Is Brett Favre too old, gimpy for this?
The Brett Favre story has devolved into parody. I get it. Nobody wants to read more about him, and yet everybody seems to read everything about him. He's become the most polarizing man in sports -- part-diva, part-hero -- and wherever you fall you have to admit he's good for the collective conversation.
There's something troubling about his latest comeback, though, and it became apparent in the third of the four downs Favre played against the 49ers on Sunday night. To put it bluntly, the NFL is no place for a 40-year-old man with a balky ankle and an ego that makes him believe he no longer needs to train year-round.
On that third play, Favre went back to pass and found himself defenseless against a blitz by linebackers Patrick Willis and Takeo Spikes. Willis is a couple of steps faster than Spikes, so he got there first and drilled a backpedaling Favre into the turf. His 40-year-old head bounced. If Willis had been two steps slower, he and Spikes would have hit Favre simultaneously.
Everyone always asks the same question about Favre: Will he or won't he? Maybe the question needs to be rephrased: Should he?
There's no question he had a tremendous season last year. There's no need to rehash that -- it was Favre at his swashbuckling, fun-loving, ass-slapping finest. Brad Childress stood there in stupefied admiration, the whole state of Minnesota fell in love with him and the Wranglers flew off the shelves faster than an old cotton farmer could slap a tin of Copenhagen in the back right pocket.

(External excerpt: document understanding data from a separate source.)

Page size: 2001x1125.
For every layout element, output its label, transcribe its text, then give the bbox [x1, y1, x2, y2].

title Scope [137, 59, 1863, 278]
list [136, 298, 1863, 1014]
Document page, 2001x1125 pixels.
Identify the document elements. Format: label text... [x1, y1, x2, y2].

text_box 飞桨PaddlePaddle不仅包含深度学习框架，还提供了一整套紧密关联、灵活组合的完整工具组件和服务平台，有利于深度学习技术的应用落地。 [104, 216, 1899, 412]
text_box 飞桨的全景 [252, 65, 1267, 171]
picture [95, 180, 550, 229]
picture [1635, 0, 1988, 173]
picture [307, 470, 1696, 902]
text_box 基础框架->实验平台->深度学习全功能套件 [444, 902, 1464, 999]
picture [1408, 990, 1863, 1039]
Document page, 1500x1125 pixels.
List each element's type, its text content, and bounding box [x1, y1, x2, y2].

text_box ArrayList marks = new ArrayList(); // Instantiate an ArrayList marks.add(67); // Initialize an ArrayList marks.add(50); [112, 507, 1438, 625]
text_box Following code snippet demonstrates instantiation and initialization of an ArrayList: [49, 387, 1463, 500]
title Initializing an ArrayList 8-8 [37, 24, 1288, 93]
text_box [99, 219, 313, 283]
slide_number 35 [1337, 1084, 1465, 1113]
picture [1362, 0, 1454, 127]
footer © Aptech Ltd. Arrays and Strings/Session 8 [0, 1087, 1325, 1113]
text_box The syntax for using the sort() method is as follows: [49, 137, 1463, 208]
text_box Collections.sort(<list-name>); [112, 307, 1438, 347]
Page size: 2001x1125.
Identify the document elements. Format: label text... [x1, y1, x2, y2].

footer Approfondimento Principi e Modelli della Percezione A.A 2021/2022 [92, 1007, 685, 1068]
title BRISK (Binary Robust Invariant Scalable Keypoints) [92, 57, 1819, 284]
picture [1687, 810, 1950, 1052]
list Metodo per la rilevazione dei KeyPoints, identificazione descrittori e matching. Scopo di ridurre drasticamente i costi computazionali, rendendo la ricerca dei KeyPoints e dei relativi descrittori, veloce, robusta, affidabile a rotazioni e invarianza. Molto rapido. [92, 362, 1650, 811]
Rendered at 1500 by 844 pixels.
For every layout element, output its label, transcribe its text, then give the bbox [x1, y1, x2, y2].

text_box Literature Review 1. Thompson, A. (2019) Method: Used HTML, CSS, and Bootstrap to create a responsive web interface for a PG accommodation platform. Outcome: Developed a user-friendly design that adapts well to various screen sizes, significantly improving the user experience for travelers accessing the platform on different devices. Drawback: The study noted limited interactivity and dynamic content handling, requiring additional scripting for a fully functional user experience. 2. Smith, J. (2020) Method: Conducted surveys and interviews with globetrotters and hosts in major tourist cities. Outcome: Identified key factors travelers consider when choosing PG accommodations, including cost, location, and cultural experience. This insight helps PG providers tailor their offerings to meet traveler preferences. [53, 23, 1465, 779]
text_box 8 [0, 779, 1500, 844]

But there's more involved here than just a guy embarking on another lark through a 16-game schedule. Look it's his body and his brain and his life. I'm not trying to go all Big Brother on Brett. He's a big boy, or a big kid, or whatever the worshippers are calling him these days. A big part of his incessant unretirements, it seems, is a troubling inability to find satisfaction with anything else. You can put a positive spin on it and call him a workaholic, or you could assume that he's incurably intoxicated by fame. Maybe he just can't stand Hattiesburg in the fall. Whatever the case, he isn't adept at getting out when the getting's good. And last January, the getting was as good as it's ever going to get.
The guys lining up on the other side are getting bigger and stronger and faster. (Take a look at the official NFL note Chad Ochocinco found on his locker last week if you think the league's drug policy does anything more than catch the dimmest of the dim. If you can read or count -- either one, not necessarily both -- you're in good shape.) We're just getting hip to the dangers of head injuries, and Favre is a 40-year old man with a bad ankle, playing on a team that has no problem throwing him onto the field less than a week after the three-man cowboy cavalry -- including, for some reason, a kicker -- tossed a lasso around the ol' boy's ankles and brought him up north to play a little more ball and collect a few more million.
In a quarterback roundtable discussion with Sports Illustrated last summer, Carson Palmer suggested that the violence in an NFL game could someday result in death -- not death at 50 caused by a degenerating, collision-related syndrome, but immediate death on the field, in a game. A lot of NFL players were shocked Palmer said such a thing for public dissemination, but it's not clear whether they disagreed or simply viewed it as a public airing of a private fear.
And not to get even more alarmist on you, but there's also this: Favre has a huge target on his chest. It's not just Gregg Williams and the Saints, who blitzed Favre mercilessly in the NFC Championship last year and have vowed to do so in the opener again this year. He will be blitzed all year, by everyone. The 49ers blitzed the man on the third down of the game Sunday -- an exhibition game, for God's sake -- and Willis looked far more than exhibition-game happy when he leaped over a prone Favre after the fact. Have Seahawks defensive linemen and linebackers ever been more excited about a preseason gameplan than the one for Saturday night? Probably not.
The NFL isn't a place for sentimentality. There might be a lot of graying, middle-aged dudes roaming the land wearing No. 4 jerseys (and Wranglers) rooting for Favre because he's carrying the banner for graying, middle-aged dudes, but none of them are playing defense in the NFL. As Willis showed, NFL linebackers are about as sentimental as the Chinese Taipei Little League team. In other words, if Willis was beating Canada 21-0, he'd score on a passed ball, too.
If you can remove the insufferable drama that accompanies the man, his return to the NFL is great theater. It's good for the league, good for the fans (pro or con) and as long as you're not Tarvaris Jackson, good for the Vikings.
The jury's out on only one guy: Favre.